Isso quer dizer que João consegue guardar R$ 400 de tudo o que recebe mensalmente.  Logo, esse dinheiro deverá ser utilizado para o pagamento das dívidas que já foram contraídas e que estão em atraso.

Importante: se, ao contrário do personagem, você não tiver uma folga no orçamento mensal, será necessário fazer cortes de despesas para pagar as dívidas, como explicaremos mais adiante.

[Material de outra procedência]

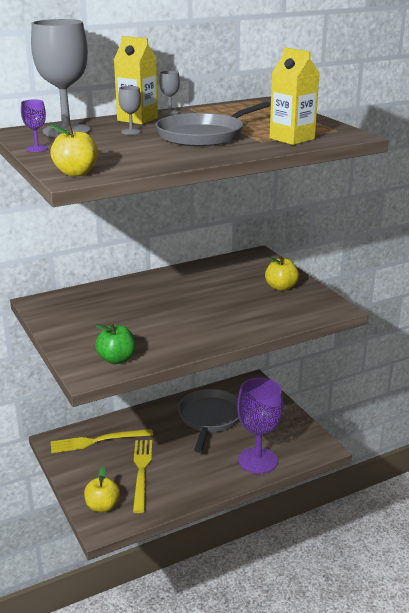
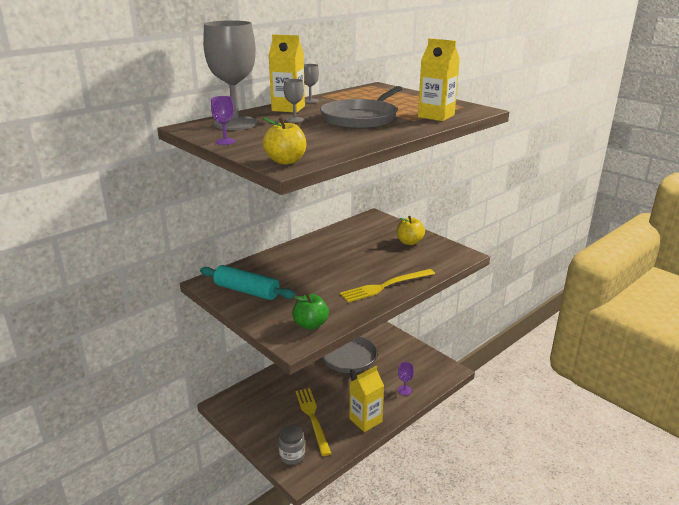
camera: 15 degrees left, 0 degrees up
(71, 316) = (247, 291): none -> turquoise rolling pin
(97, 441) = (262, 397): yellow fork -> yellow fork (385, 286)
(102, 506) = (292, 456): yellow apple -> grey jar
(198, 484) = (365, 420): none -> yellow carton
(257, 460) = (404, 390): purple goblet -> purple goblet, size x0.42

Pronto. Sabendo o valor que você pode pagar por mês para quitar as dívidas, é hora de fazer a negociação com os credores.

Como fazer a negociação

O primeiro passo é avaliar todos os débitos individualmente: valor total da dívida, número de parcelas que faltam ser pagas, qual a taxa de juros, etc. 

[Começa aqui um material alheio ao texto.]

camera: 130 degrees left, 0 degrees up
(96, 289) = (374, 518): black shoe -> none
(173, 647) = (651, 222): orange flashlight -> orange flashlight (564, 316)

Antes de começar, tenha em mãos todos os documentos que comprovem que você tem capacidade financeira de pagar os débitos atrasados.  

Também é importante questionar sobre os descontos em relação ao valor total e quais serão os juros cobrados nesta operação. Se conseguir quitar à vista, negocie um abatimento maior.

“Se restar alguma dúvida, não decida por impulso. Peça para que a proposta de negociação seja feita por escrito. Leve para casa, discuta com a família e volte depois com uma contraproposta. Ou, se houver concordância, volte para assinar o contrato de negociação”, aconselha a Serasa Experian, em artigo publicado em seu site.

Lembre-se também de que o valor das parcelas mensais da negociação não poderá ultrapassar o quanto você tem disponível no orçamento mensal. Se isso acontecer, você acabará contraindo novas dívidas para pagar as anteriores e vai se complicar ainda mais.

Muito cuidado com os juros compostos

Os juros compostos são poderosos e você deve tomar cuidado com eles quando contrair alguma dívida no cartão de crédito, fizer empréstimos pessoais ou entrar em financiamentos bancários.

Para se ter ideia, uma conta de R$ 2.000 não paga no cartão de crédito se transformará em um débito de R$ 7.791 em um ano, se considerarmos uma taxa de juros de 12% ao mês.

Parece mentira, mas é isso mesmo: se você deixar de pagar a fatura do cartão por 12 meses, a dívida inicial de R$ 2.000 ficará quase quatro vezes maior por conta dos juros que são cobrados pelas administradoras de cartão.

Mesmo que você consiga negociar e abater uma parte deste total, vai acabar com um prejuízo enorme se deixar de quitar a fatura em dia.

Por isso, é fundamental se organizar financeiramente para evitar cair em armadilhas financeiras como essas.

Organize seu orçamento e fuja das dívidas

Para ter uma vida financeira saudável a regra básica é não gastar mais do que ganha.  Por mais que a tentação de fazer compras parceladas e usar o cartão de crédito seja grande, não se esqueça que todos estes gastos devem ser pagos em dia.

Caso contrário, você vai acabar se perdendo em dívidas e ficará cada vez mais difícil reverter a situação por conta dos juros compostos.

Se os seus gastos superarem aquilo que você recebe por mês, existem duas alternativas: ou você diminui parte das despesas ou aumenta as suas receitas.

Se optar por reduzir gastos, avalie o que pode ser cortado sem tantos prejuízos para o seu dia a dia. Mudar o plano do celular, reduzir o pacote da TV a cabo, passar a cozinhar em casa em vez de almoçar fora, entre outras atitudes, podem ajudar nesta tarefa.

Já se você achar que pode ganhar mais, deve avaliar a possibilidade de trocar de emprego ou então obter uma renda extra, fazendo algum trabalho fora do seu expediente – desde que isso não prejudique a sua vida pessoal e não atrapalhe sua rotina.

Seguindo essas recomendações, você conseguirá manter seu orçamento sempre em dia e terá condições de evoluir financeiramente.